Posts Tagged ‘ Model. Knowledge Creation ’

Article++ (The knowledge-creating company – Ikujiro Nonaka)

Japanese Management is well known for its exotic uniqueness to bring about success in organizations. Many of the common principles in Japanese Management appear alien to roughly speaking the Western school of Management. In the context of Knowledge Management, there are several new ideas based on demographic traditions besides other factors in the Orient. Nonaka starts off this article by focusing on the importance of leveraging tacit knowledge. There is a strong emphasis on corporate knowledge culture and the presence of an enterprise knowledge embedded in its human resource.

However, such a philosophy to harness tacit knowledge from employees is a far greater concept to implement keeping in mind the inherent challenge to explicitize it. However, Nonaka together with Takeuchi visualized such a process known as ‘The Spiral of Knowledge’ or the SECI Model.

The Spiral of Knowledge

In this article, Nonaka further reinforces the spiral model of knowledge flow and an important question which arises in the context of a knowledge creating organization is what defines knowledge creation? And where does knowledge originate from?

According to Nonaka, ‘new knowledge begins from chaos’, and chaos here is further elaborated to be a controlled tool by senior management to invoke the thought process within employees ‘against’ an ambiguous or vague corporate metaphor. According to him, an organization should float around a metaphor which defines a motto for the organization but at the same time signals a vague or ambiguous concept which encourages employees to think about the overall process and try to make meaning out of it. He explains that any corporate motto holds a specific and different meaning for each employee due to the different functional contexts of the worker. And this differing meanings brings the essence of debate and questioning which ultimately leads to a creative process. Nonaka strengthens this hypothesis by quoting several examples from notable organizations which employed similar tactics and were successful in creating not just new knowledge but improving creativity of their employees. More specifically, knowledge creation for Nonaka is the transfer of tacit knowledge into explicit knowledge by utilization of tacit knowledge into an innovating process.

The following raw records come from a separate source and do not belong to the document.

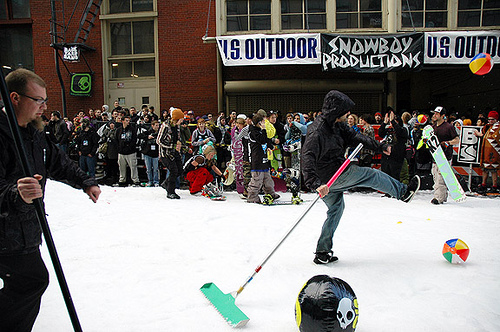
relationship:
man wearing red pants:
[184, 143, 227, 201] [185, 165, 215, 195]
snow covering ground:
[31, 180, 497, 330] [31, 177, 499, 328]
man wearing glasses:
[2, 68, 102, 330] [21, 91, 50, 107]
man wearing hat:
[155, 100, 188, 197] [168, 104, 183, 120]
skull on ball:
[335, 296, 355, 330] [294, 270, 363, 330]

Besides metaphors, Nonaka also advocates the use of analogies if an organization finds metaphors to be more confusing for her employees. In his words, “An analogy is an intermediate step between pure imagination and logical thinking”. Sometimes these analogies are an evolved form of a metaphor, further fine tuned into more standardized, less context sensitive meaning and thus abstracts the tacit knowledge which the SECI model termed as ‘Conceptualization’. Organizations which have a fairly well defined and successful analogy in place lead the way to a model which represents the tacit knowledge of an organization in place.

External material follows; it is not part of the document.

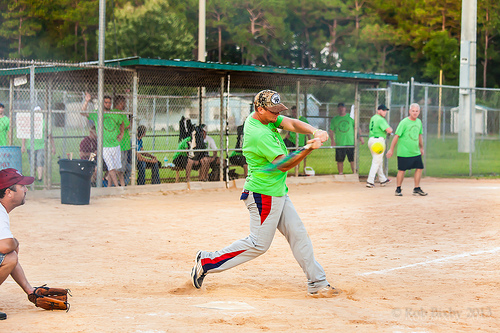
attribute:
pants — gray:
[181, 77, 349, 302]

One notable difference between Nonaka’s theme to that of Drucker’s is redundancy. Where Drucker feels that redundancy is a mere burden and a bottleneck and is usually a byproduct of too many layers of middle management, Nonaka finds redundancy to be a chief component to harness tacit knowledge from internalization through to conceptualization if visualized in his Spiral Knowledge Model.

Redundancy brings organizations to experience a concept in different contexts and by different functional teams. Thus a holistic view of the concept is created. Although redundancy does not have to be the way Drucker or others despise it, it creates a “common cognitive ground”. Such redundancy can be created by frequent job rotation or by common access to corporate knowledge base where the job of knowledge creation is not confined to particular teams or individuals but is everyone’s responsibility. However, according to Nonaka, this does not mean that there are no specific job roles within a knowledge creating company, but knowledge creation is not confined at a single locaiton.

Bottom line is that knowledge management is all about managing tacit knowledge and communicating it across the enterprise in an endless repetitive cycle.